Let’s test our cluster with one simple service. The container nginxdemos/hellois taken from the docker hub as an example. Here is the command that we will use to create our service:
sudo docker service create --replicas 4 -p 8080:80 --name test nginxdemos/hello
- The docker service create command creates the service.
- The –name flag names the service test.
- The –replicas flag specifies the desired state of 4 running instances.
- The -p flag maps port 8080 on host (our instance) to containers port 80
Let’s run docker service ps test command to see on which instances our application is running.
And if we http://ec2-35-157-182-134.eu-central-1.compute.amazonaws.com:8080 in our browser we will get our sample page.
We can hit any instance on port 8080 in our cluster and we will get the same result because of ingress load balancing of the docker swarm engine and you get that out of the box and that’s beautiful. Now let’s examine what will happen if we shut down the instance of the test.2 service node.
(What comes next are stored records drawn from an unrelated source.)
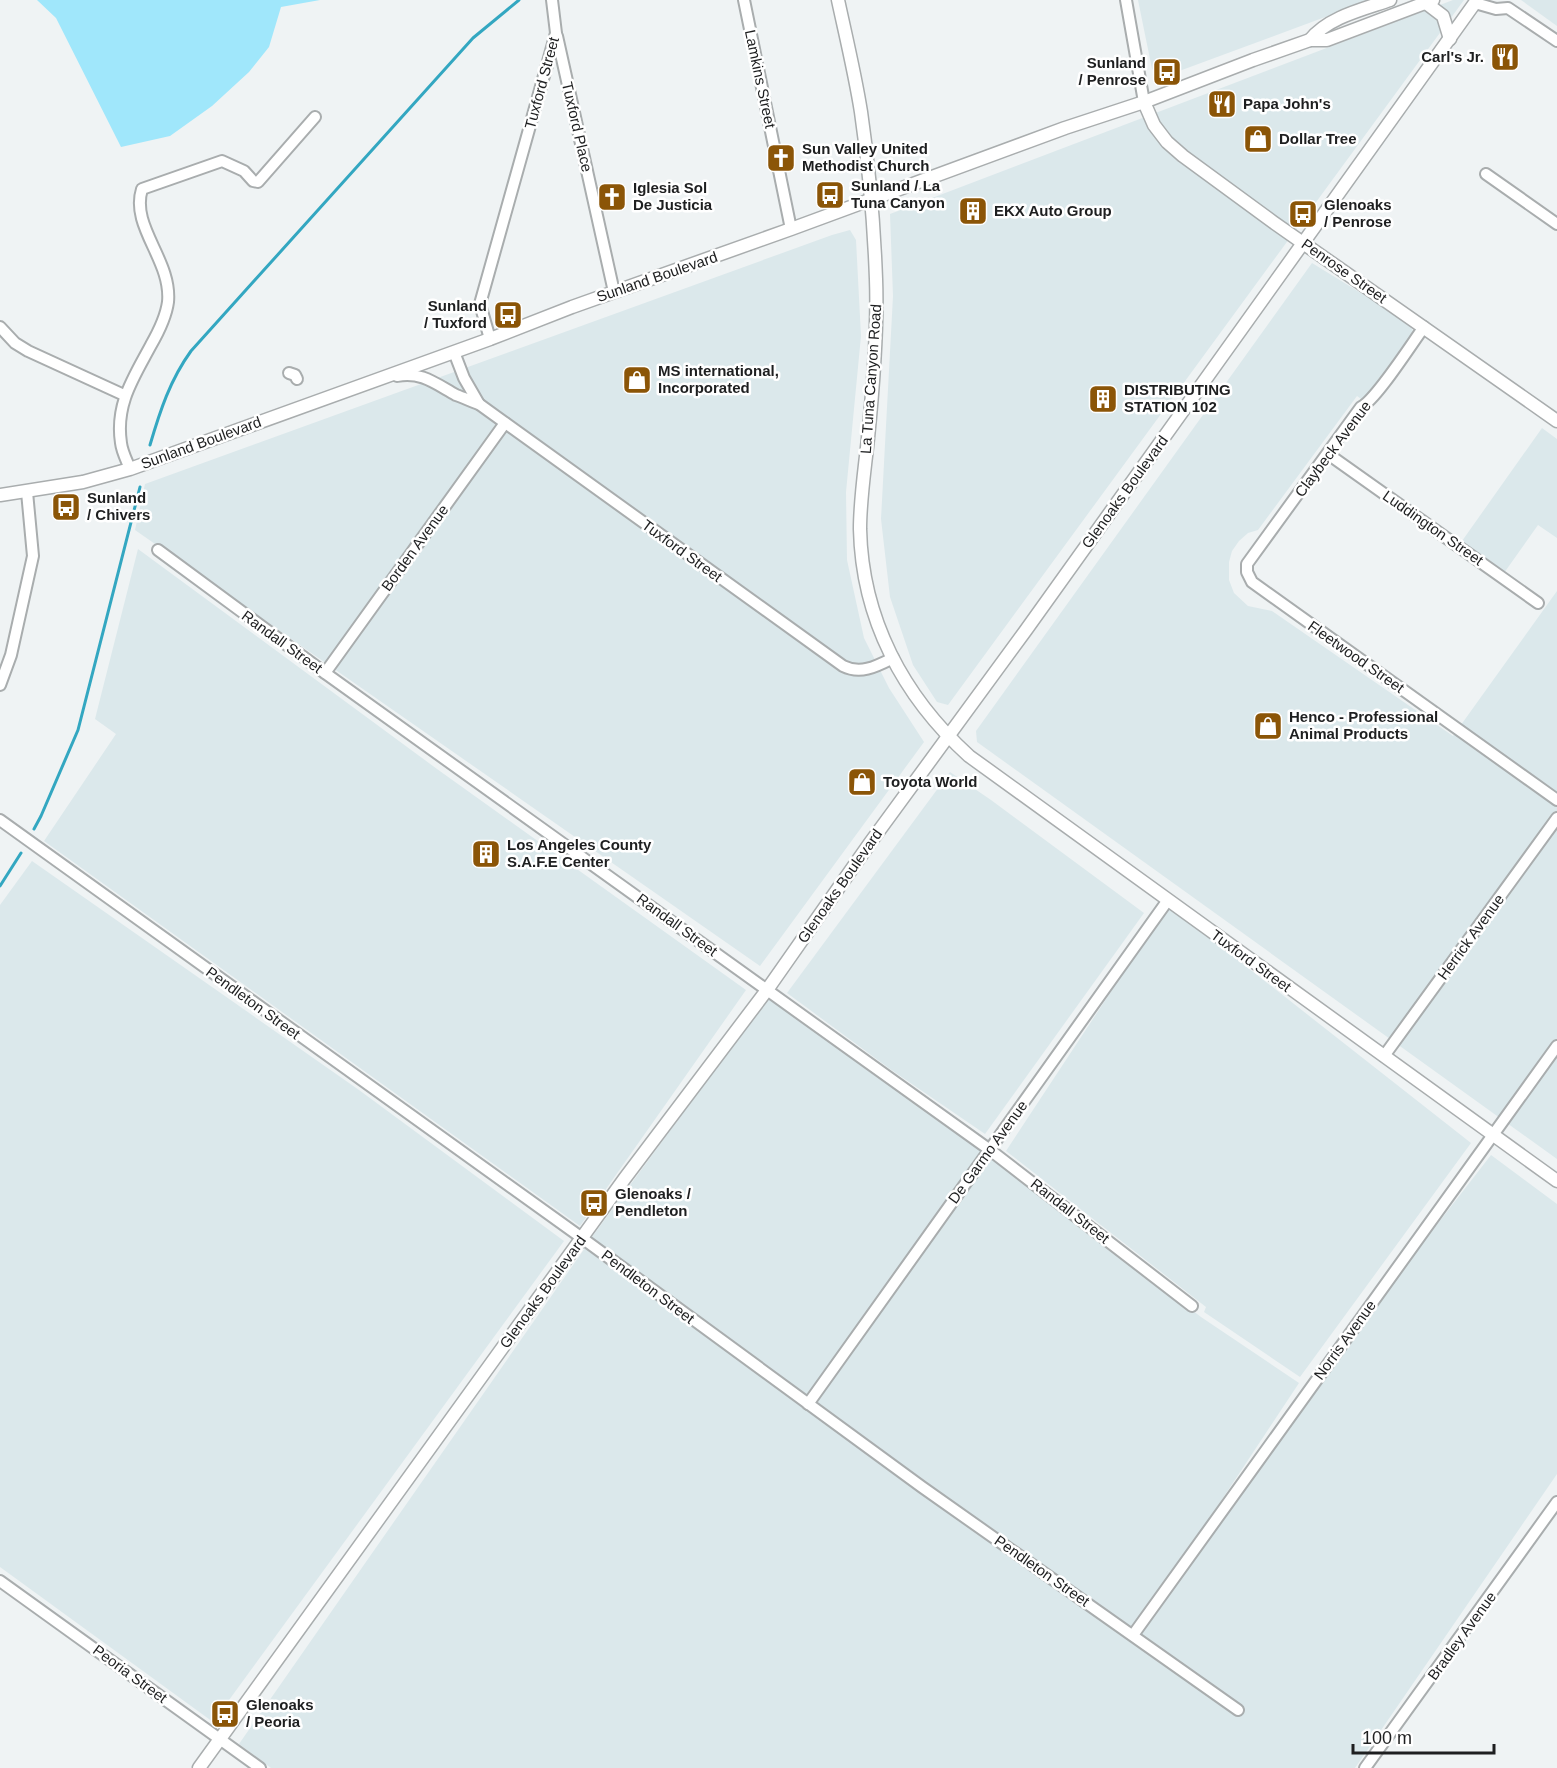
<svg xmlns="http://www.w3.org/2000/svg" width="1557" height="1768" font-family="Helvetica,sans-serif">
	<rect width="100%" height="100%" fill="#eff3f4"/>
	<!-- built -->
	<g fill="#dbe8eb">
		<path d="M1138 0H1371L1163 77 1152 69Z"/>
		<path d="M1453 0H1464L948 705 937 702 913 665 890 597 881 519 893 296 890 214Z"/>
		<path d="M1521 0H1557V26Z"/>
		<path d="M850 230 856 240 861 336 846 492 847 560 864 638 889 688 924 742 760 966 135 530 145 484 832 235Z"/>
		<path d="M1312 263 1408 322 1413 331 1364 401 1357 396 1258 530 1248 533 1239 541 1232 551 1229 562V580L1234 593 1248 606 1272 611 1453 736 1557 591V1159L977 742 976 731Z"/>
		<path d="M1542 428 1557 439V538L1538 525 1504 573 1462 541Z"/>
		<path d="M138 549 437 769 746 990 580 1226 44 841 116 734 95 719Z"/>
		<path d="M950 772 991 800 1144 913 985 1134 890 1069 787 993Z"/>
		<path d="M32 861 359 1090 564 1241 213 1722 0 1567V905Z"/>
		<path d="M1168 905 1471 1143 1300 1377 1204 1312 1206 1307 1006 1151Z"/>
		<path d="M769 996 878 1078 983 1149 808 1399 589 1241Z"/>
		<path d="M1491 1155 1557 1204V1474L1355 1768H271L239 1744 587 1245 1133 1638 1314 1383Z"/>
		<path d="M991 1156 1201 1317 1299 1383 1133 1634 811 1404Z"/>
	</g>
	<!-- green -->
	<path fill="#a0e7fb" d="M37 0H320L281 7 269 47 249 72 212 106 170 136 121 147 56 18Z"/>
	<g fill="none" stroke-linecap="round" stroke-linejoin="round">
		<!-- stream -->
		<g stroke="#33a7c1" stroke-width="3">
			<path d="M150 445C160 411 170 380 191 351L473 38 519 0"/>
			<path d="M34 829 41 816 78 730 140 487"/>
			<path d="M0 886 21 853"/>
		</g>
		<!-- minor casing -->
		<g stroke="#a9adae" stroke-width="14">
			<g id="minor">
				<path d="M744 0 791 229"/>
				<path d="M1126 0 1144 102"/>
				<path d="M1475 3 1496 9 1508 8 1557 41"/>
				<path d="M557 36 614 292"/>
				<path d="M1486 174 1557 224"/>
				<path d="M0 327 15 343 28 351 124 395"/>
				<path d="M1424 327C1412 343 1376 400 1361 407L1247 564V572L1252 582 1557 800"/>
				<path d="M490 339 480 304 556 33 552 0"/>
				<path d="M454 352 464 378 479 404"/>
				<path d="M289 373 295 375 297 379"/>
				<path d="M397 376C421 371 436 384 456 395 464 398 471 401 479 404L843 666C861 675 877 666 893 658"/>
				<path d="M1328 454 1538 603"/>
				<path d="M130 469C127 461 122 452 121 443 115 404 134 377 151 345 159 331 166 317 168 302 172 260 130 227 142 189L222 161 244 171 253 181 258 182 315 117"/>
				<path d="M158 550 325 673 990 1150 1192 1306"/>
				<path d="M325 673 505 423"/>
				<path d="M0 685 11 655 33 556 27 492"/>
				<path d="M0 820 582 1238 922 1487 1238 1710"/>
				<path d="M1384 1056 1557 818"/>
				<path d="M808 1404 1168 900"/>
				<path d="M0 1581 260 1768"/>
				<path d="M1133 1635 1557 1046"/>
				<path d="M1365 1768 1557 1502"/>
			</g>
		</g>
		<!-- major casing -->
		<g stroke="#a9adae" stroke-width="15">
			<g id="major">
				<path d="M838 0C846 37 855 74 861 112 869 167 874 224 876 279 878 330 873 388 868 438 865 468 860 499 860 529 862 619 903 696 969 756L1557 1181"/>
				<path d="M1426 3 1443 16 1450 39"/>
				<path d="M1310 40C1328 17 1364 9 1390 0"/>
				<path d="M1144 102 1154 125 1167 142 1183 156 1273 222 1557 421"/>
				<path d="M0 495 83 482 130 469 490 339 572 307 791 229 1065 128 1144 102 1253 60 1310 40H1327L1433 0"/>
				<path d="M199 1768 625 1178 767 990 870 843 1026 630 1477 0"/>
			</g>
		</g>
		<!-- minor -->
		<use href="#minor" stroke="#fff" stroke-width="10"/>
		<!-- major -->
		<use href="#major" stroke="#fff" stroke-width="12"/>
	</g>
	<!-- icons -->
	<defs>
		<g id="restaurant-square" transform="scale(1.5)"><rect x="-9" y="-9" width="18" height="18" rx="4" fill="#8b5507" stroke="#fff"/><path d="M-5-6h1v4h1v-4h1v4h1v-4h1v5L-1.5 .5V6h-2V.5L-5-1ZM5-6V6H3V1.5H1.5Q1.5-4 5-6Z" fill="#fff"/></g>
		<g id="bus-square" transform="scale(1.5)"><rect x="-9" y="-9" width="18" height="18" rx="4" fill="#8b5507" stroke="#fff"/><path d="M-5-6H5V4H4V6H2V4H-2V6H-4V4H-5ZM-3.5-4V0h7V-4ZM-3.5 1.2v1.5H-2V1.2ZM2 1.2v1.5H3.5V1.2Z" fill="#fff"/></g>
		<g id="shop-square" transform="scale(1.5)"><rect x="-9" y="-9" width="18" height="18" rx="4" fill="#8b5507" stroke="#fff"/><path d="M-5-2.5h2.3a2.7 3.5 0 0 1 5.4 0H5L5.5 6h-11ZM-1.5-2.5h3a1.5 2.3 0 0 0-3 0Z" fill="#fff"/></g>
		<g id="church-square" transform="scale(1.5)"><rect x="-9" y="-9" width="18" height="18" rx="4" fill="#8b5507" stroke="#fff"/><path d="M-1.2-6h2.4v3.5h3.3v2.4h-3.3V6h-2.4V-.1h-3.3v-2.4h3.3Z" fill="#fff"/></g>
		<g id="building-square" transform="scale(1.5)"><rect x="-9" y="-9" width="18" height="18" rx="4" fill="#8b5507" stroke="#fff"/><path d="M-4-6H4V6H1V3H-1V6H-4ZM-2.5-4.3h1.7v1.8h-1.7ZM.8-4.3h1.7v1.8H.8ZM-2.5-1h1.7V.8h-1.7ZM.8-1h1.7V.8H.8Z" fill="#fff"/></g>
	</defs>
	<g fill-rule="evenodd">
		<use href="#restaurant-square" x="1505" y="57"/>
		<use href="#bus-square" x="1167" y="72"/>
		<use href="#restaurant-square" x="1222" y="104"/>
		<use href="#shop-square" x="1258" y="139"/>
		<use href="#church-square" x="781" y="158"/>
		<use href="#bus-square" x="830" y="195"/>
		<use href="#church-square" x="612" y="197"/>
		<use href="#building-square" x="973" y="211"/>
		<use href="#bus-square" x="1303" y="214"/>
		<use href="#bus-square" x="508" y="315"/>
		<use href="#shop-square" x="637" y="380"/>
		<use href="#building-square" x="1103" y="399"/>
		<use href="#bus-square" x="66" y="507"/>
		<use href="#shop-square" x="1268" y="726"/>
		<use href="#shop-square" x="862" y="782"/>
		<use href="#building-square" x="486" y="854"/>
		<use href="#bus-square" x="594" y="1203"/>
		<use href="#bus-square" x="225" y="1714"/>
	</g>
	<g text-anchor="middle" stroke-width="5" stroke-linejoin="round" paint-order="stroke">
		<!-- poi labels -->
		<g font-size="15" font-weight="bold" fill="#1e1f20" stroke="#fff" text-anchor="start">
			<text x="1484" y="62" text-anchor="end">Carl's Jr.</text>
			<text x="1146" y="68" text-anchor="end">Sunland<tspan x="1146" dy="17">/ Penrose</tspan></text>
			<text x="1243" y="109">Papa John's</text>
			<text x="1279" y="144">Dollar Tree</text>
			<text x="802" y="154">Sun Valley United<tspan x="802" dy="17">Methodist Church</tspan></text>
			<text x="851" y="191">Sunland / La<tspan x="851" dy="17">Tuna Canyon</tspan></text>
			<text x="633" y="193">Iglesia Sol<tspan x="633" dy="17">De Justicia</tspan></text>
			<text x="1324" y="210">Glenoaks<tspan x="1324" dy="17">/ Penrose</tspan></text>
			<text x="994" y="216">EKX Auto Group</text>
			<text x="487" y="311" text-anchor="end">Sunland<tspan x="487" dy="17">/ Tuxford</tspan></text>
			<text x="658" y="376">MS international,<tspan x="658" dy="17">Incorporated</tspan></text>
			<text x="1124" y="395">DISTRIBUTING<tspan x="1124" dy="17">STATION 102</tspan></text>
			<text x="87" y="503">Sunland<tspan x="87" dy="17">/ Chivers</tspan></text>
			<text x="1289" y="722">Henco - Professional<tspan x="1289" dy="17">Animal Products</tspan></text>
			<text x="883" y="787">Toyota World</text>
			<text x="507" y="850">Los Angeles County<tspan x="507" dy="17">S.A.F.E Center</tspan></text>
			<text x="615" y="1199">Glenoaks /<tspan x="615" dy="17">Pendleton</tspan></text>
			<text x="246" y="1710">Glenoaks<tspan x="246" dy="17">/ Peoria</tspan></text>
		</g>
		<!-- street labels -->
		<g font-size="15" fill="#1e1f20" stroke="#fff">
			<text transform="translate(760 79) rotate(78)" y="5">Lamkins Street</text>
			<text transform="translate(542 83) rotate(-75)" y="5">Tuxford Street</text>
			<text transform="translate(577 127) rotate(77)" y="5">Tuxford Place</text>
			<text transform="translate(1344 271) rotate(35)" y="5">Penrose Street</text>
			<text transform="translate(657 277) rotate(-19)" y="5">Sunland Boulevard</text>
			<text transform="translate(871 379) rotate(-86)" y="5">La Tuna Canyon Road</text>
			<text transform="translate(201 443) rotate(-20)" y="5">Sunland Boulevard</text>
			<text transform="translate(1333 449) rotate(-53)" y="5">Claybeck Avenue</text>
			<text transform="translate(1125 492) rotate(-54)" y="5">Glenoaks Boulevard</text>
			<text transform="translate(1433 528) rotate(35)" y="5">Luddington Street</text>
			<text transform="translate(415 548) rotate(-54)" y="5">Borden Avenue</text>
			<text transform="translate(682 551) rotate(36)" y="5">Tuxford Street</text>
			<text transform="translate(282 642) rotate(36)" y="5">Randall Street</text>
			<text transform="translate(1356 657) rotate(35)" y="5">Fleetwood Street</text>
			<text transform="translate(840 886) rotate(-55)" y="5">Glenoaks Boulevard</text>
			<text transform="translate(677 925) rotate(36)" y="5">Randall Street</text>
			<text transform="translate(1471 937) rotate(-54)" y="5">Herrick Avenue</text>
			<text transform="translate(1251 961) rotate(36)" y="5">Tuxford Street</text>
			<text transform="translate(253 1003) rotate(36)" y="5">Pendleton Street</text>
			<text transform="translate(988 1152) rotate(-54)" y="5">De Garmo Avenue</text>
			<text transform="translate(1070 1211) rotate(38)" y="5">Randall Street</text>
			<text transform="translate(648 1287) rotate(37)" y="5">Pendleton Street</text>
			<text transform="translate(543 1292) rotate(-54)" y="5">Glenoaks Boulevard</text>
			<text transform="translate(1345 1340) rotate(-54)" y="5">Norris Avenue</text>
			<text transform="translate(1042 1571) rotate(35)" y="5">Pendleton Street</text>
			<text transform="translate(1462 1636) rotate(-54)" y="5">Bradley Avenue</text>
			<text transform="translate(130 1674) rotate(36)" y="5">Peoria Street</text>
		</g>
	</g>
	<!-- scale -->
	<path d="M1353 1744v9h141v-9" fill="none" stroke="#1e1f20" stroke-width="3"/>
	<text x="1362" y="1744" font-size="18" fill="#1e1f20" stroke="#ffffff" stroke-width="4.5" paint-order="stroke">100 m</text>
</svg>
Connect to the instance and run sudo shutdown now and then run sudo docker service ps test again on any manager node. As you can see our instance was really shouted down but miraculously we have 4 instances up and running and that’s the beauty of it. You can easily scale, configure rolling updates and your app is running 24/7. Cluster management engine does the heavy work for you and you can sleep tight.
And we have reached the end of this blog post. Where to go from here? As I’ve already said, you can play for one year with the EC2 instances and spin-up several containers and deep dive with docker features like networking, logging, volumes, stack deploys, etc. When you are confident with containers you can try to break down your existing monolith application into microservices and spin them on the Docker Swarm cluster. When you have reached a good knowledge of containers and microservices it’s time for Kubernetes. But let’s leave this for some future writings.